Canada's oil and gas industry says the federal government has missed the mark with its plan to tax share buybacks, arguing it could discourage investment in the domestic energy industry.
 
In a statement, the Canadian Association of Petroleum Producers (CAPP) said the disparity with U.S. policy could funnel investor interest out of Canada and towards lower-tax jurisdictions. “The 2% tax rate is double than what is being considered in the United States and may have the unintended effect of discouraging investment into Canadian-run businesses while putting the shareholder returns of Canadian investors at risk,” it said.
 
Industry insiders echoed that sentiment – in an email to BNN Bloomberg, Birchcliff Energy Chief Executive Officer Jeff Tonken said Ottawa is ignoring the needs of both the oil and gas industry and the economy writ large.
 
“The new tax goes directly against what is currently federal policy . On the one hand the liberal government is trying to stop the use of fossil fuels, and is doing everything it can to stop its use … and on the other hand comes out and says, don’t buy your stock back invest in your business. It does not make sense! People are buying their stock back because they do not have confidence in government policies,” Tonken said.
 
Enerplus CEO Ian Dundas was more blunt when it comes to how Ottawa has handled energy policy in a world rocked by the impact of Russia’s invasion of Ukraine. Dundas has been a harsh critic of federal policy in the past, and has divested nearly all of his company’s Canadian assets.
 
“It’s truly tragic. The way forward (and there is a way forward – even though there are no quick fixes) should be based upon serious energy policy focused on things that will help encourage investment and increase supply – i.e. stable and well understood regulatory approval processes would be a good start. But higher taxes?  Higher taxes have never been a path to increasing the supply of anything,” he said in an email.
 
“It’s a pretty straight forward fact pattern. So am I thrilled?  Nope. Will the world end? Nope. Will the tax help with the crisis we are in?  Nope,” he added.
 
The investment industry, meanwhile, seems to think the surcharge won’t have a material impact given it won’t take effect until 2024. In an email to BNN Bloomberg, Canoe Financial’s Rafi Tahmazian said share buybacks will likely decelerate as share prices rise.
 
“This tax has virtually no relevance to the energy sector. As valuations creep up, the buybacks incentive drops.

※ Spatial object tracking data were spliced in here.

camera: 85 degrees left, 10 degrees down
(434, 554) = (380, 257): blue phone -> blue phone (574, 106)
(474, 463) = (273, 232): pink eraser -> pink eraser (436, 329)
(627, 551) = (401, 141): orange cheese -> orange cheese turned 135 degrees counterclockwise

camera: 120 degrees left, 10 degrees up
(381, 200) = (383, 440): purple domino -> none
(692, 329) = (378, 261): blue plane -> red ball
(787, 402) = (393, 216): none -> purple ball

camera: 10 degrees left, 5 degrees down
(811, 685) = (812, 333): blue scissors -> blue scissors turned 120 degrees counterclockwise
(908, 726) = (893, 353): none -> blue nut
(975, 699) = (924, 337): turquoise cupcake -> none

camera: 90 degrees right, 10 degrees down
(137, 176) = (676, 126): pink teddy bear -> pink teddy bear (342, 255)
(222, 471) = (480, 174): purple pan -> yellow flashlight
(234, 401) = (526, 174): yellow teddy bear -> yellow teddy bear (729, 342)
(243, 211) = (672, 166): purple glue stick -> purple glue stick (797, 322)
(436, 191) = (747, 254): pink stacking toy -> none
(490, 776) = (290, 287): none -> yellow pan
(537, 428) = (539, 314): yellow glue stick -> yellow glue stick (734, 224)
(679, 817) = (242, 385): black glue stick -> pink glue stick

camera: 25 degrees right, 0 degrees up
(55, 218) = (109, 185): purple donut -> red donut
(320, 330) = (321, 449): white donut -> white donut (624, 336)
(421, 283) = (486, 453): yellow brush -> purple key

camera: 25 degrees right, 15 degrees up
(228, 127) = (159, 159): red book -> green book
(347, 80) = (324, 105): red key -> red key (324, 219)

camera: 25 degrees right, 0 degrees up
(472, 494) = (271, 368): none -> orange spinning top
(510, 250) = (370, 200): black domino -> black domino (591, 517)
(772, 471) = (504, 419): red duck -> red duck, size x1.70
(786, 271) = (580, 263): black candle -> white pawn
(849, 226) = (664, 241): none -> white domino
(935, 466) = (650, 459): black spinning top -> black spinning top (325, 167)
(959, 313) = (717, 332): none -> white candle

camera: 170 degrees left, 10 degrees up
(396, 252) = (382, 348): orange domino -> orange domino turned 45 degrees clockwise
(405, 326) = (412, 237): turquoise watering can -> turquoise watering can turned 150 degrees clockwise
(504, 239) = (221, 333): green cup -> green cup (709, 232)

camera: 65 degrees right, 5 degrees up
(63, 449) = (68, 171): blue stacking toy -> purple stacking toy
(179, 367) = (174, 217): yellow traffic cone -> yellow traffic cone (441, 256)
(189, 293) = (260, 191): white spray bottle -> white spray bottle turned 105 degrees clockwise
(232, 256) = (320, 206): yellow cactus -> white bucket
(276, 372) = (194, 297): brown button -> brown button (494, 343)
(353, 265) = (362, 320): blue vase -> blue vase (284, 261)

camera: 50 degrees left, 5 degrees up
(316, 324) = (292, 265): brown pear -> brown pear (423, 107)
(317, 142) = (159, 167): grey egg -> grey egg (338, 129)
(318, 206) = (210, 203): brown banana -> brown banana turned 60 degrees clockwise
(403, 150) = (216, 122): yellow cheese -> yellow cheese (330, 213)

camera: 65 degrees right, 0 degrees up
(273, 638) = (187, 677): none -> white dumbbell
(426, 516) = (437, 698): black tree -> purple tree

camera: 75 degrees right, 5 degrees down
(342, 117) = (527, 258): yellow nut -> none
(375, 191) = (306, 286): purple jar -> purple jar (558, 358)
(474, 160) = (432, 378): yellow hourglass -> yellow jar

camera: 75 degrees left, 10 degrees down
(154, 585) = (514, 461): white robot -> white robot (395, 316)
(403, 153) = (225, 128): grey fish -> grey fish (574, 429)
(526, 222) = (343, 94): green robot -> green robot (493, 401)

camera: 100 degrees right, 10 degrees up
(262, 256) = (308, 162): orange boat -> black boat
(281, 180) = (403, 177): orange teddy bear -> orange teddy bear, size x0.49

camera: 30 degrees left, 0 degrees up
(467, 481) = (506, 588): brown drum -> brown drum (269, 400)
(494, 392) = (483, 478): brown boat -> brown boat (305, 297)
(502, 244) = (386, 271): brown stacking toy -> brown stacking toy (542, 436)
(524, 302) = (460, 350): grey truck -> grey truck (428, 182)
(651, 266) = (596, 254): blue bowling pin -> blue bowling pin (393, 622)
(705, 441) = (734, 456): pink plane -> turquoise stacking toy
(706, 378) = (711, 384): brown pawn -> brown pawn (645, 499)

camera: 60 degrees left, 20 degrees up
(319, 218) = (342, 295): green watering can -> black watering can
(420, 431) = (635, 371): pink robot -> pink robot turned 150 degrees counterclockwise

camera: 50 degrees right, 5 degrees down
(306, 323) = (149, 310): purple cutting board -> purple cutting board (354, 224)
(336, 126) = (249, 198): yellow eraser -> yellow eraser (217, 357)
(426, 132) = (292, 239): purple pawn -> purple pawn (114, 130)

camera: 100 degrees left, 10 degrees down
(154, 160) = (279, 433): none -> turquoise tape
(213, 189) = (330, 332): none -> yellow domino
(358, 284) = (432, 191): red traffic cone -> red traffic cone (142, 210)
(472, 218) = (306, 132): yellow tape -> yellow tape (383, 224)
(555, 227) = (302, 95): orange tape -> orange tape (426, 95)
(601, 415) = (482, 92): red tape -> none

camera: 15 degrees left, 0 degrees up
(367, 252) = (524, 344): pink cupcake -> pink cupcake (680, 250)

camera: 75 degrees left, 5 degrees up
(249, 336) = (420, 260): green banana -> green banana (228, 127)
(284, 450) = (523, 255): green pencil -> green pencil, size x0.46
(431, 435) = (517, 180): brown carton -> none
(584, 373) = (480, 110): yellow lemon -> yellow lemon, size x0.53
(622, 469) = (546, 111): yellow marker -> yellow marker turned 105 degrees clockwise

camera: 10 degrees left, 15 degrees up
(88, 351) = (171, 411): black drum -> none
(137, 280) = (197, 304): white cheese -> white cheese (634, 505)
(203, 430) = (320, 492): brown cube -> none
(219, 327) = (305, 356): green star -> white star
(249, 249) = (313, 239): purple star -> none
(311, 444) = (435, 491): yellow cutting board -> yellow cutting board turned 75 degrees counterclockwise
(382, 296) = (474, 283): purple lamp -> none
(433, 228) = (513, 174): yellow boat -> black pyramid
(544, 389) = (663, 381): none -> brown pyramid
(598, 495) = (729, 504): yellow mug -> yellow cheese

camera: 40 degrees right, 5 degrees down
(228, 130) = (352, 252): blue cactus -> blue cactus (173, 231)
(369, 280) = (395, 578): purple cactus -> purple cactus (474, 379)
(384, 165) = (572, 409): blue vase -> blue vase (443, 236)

So we expect that to be the case by January 1 2024 when the tax takes effect. This tax is two years too late for this sector to contribute,” he said.
 
“Not sure that the glorification of the tax is got any relevance to the problem at hand. This tax is expected to bring $2.1 billion starting in 2024. Can’t understand the relevance to the issues we are facing today. An analogy would be it is like they are drowning and they’re more worried about what they are going to wear tomorrow.”